Please set down, unchanged, the lines of the records from the line with "Bica Plastikposer 25 liter LDPE, virgin Gul" up to and including the line with "ekskl. moms".

Data for processing:
----
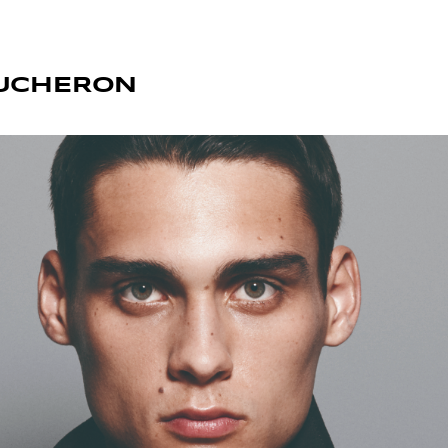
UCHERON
----
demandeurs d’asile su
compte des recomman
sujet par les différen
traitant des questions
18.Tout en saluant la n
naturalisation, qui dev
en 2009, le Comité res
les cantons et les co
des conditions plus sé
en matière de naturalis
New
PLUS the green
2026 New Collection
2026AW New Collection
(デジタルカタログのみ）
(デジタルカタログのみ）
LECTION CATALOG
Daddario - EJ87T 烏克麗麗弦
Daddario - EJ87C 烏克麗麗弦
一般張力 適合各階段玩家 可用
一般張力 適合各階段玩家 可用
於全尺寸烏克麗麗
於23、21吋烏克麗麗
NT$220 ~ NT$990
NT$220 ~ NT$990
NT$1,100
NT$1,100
----
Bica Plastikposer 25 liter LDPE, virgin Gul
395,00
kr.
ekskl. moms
----
Answer to this exercise:
Bica Plastikposer 25 liter LDPE, virgin Gul
395,00
kr.
ekskl. moms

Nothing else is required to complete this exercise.